PROBLEM → Could you print all of the data below again, exactly?

DATA EXTRACT →

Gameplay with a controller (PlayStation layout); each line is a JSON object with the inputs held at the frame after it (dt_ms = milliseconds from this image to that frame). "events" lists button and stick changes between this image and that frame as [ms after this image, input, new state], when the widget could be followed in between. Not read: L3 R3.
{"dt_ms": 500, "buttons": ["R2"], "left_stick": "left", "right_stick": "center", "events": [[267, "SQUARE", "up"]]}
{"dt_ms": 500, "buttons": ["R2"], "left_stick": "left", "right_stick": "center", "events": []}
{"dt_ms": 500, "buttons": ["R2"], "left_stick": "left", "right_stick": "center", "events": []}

REPLY TO THE EXERCISE →
Gameplay with a controller (PlayStation layout); each line is a JSON object with the inputs held at the frame after it (dt_ms = milliseconds from this image to that frame). "events" lists button and stick changes between this image and that frame as [ms after this image, input, new state], when the widget could be followed in between. Not read: L3 R3.
{"dt_ms": 500, "buttons": ["R2"], "left_stick": "left", "right_stick": "center", "events": [[267, "SQUARE", "up"]]}
{"dt_ms": 500, "buttons": ["R2"], "left_stick": "left", "right_stick": "center", "events": []}
{"dt_ms": 500, "buttons": ["R2"], "left_stick": "left", "right_stick": "center", "events": []}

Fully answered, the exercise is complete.